2. Be sensitive to the impact of the materials you specify for your clients.
According to Michael Rock, the main ethical issue designers in the 90s faced was design’s impact on the environment. The amount of paper and product waste continues to be concerning, but as we’ve shifted more primarily to digital media, clearly our focus has changed. The pandemic has created a boom in digital marketing. “Instagram infographic design” is now a meme as users continue to flood social media with graphics for social issues from “allyship fatigue” to colonization. Black designers have raised questions about the sincerity of this type of activism, as it usually is done for the benefit of the individual taking advantage of the moment, rather than contributing to real change. This checklist was created to prevent the kind of “Creative Savior Complex” the internet has turned into a joke.
For an article about design and social issues, Rock includes no mention of racial bias in design and most industries or how that contributes to uplifting global white supremacy. This is unsurprising. The author acknowledges the monumental power that commercial design has in its ability to change minds and imbed images into the minds of consumers. Yet, there is no awareness as to how that power is historically used. Brands like Aunt Jemima and Uncle Ben’s had to re-do their entire brands last year because of the way they insensitively used powerful imagery for decades. Rock recommends that the designer or employee use what little power they have to convince their clients, at the very least, not to produce wasteful materials. Using this model, we could perhaps update this second rule to: be sensitive to your industry’s role as a tool of white supremacy and push back against requests that continue this legacy – from the very beginning.
“Black designers can’t only design for Black folks. Black designers should not only be invited as part of a quota.”
-Antoinette Carroll, Creative Reaction Lab (2020)
On a day-to-day basis, employees of color are asked to confront whether or not the work they are making is contributing to harm in some way. Whether it’s including a stock image of a white family instead of a Black one in a graphic or including AAVE in the copy of an ad for a credit card. Simply hiring a handful of POC does not solve a company’s diversity problem and hiring new workers into a problematic environment with no support ultimately does them harm. Especially when they are the only person of color responsible for speaking up when they see something wrong.
It is not fair to expect more free labor and education from workers. Systems need to be put in place and communities need to be fostered so that there is support for equity and anti-racism at all levels of your organization.
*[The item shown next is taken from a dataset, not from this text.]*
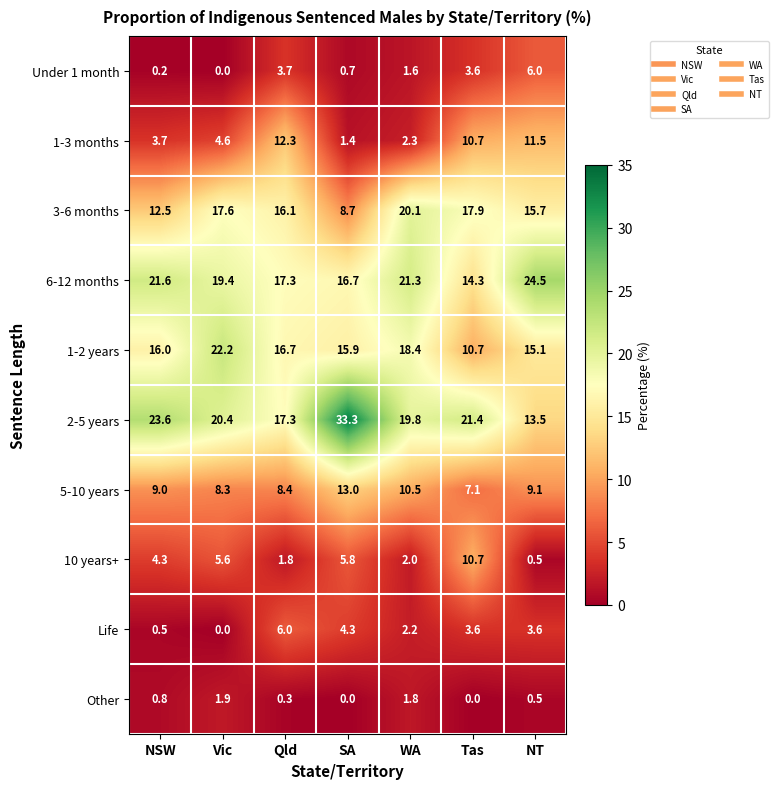

What is the difference between the maximum and second lowest values in the 6-12 months series?

7.8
If a worker or union brings up unethical practices or problematic behavior, they should have their concerns heard and implemented rather than dismissed with the empty promises to “do better in the future”. Do better now.
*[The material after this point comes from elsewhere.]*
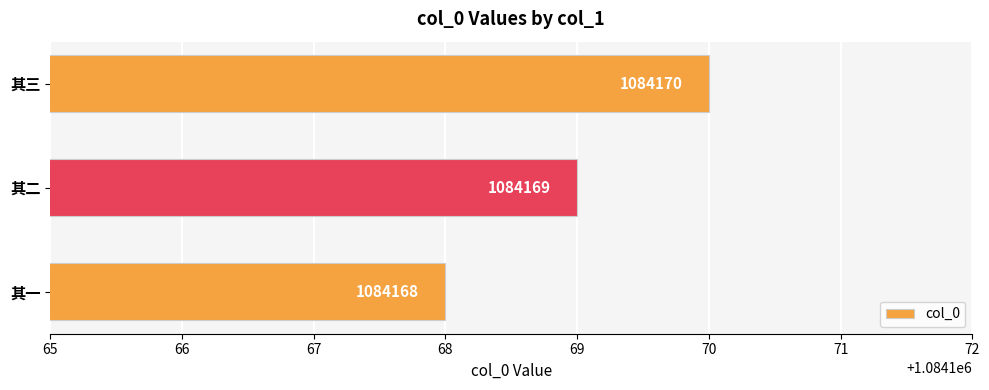

True or false: the data shows 455182 at 其三.

False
“So many of us work and create in high-pressure environments. Left unchecked, our biases can seep into how we create in ways that exclude others and cause negative and even dire outcomes.”
-Project Inkblot, How To Begin Designing For Diversity (2019)
It is disappointing that the inevitable has indeed come true and the trend of racial equity and ethical corporate practices has died down along with white support. However, in order for us to create a better world, everyone needs to be held accountable for their promises. This is the work. Companies must keep going and push beyond performative gestures. Your commitment to social change can’t stop at solemn words over a black background. It has to come with concrete plans of action created with marginalized people and a committee of people dedicated to sticking to the plan. It has to come with real costs to capitalism, white supremacy, and your business. And it has to come with receipts.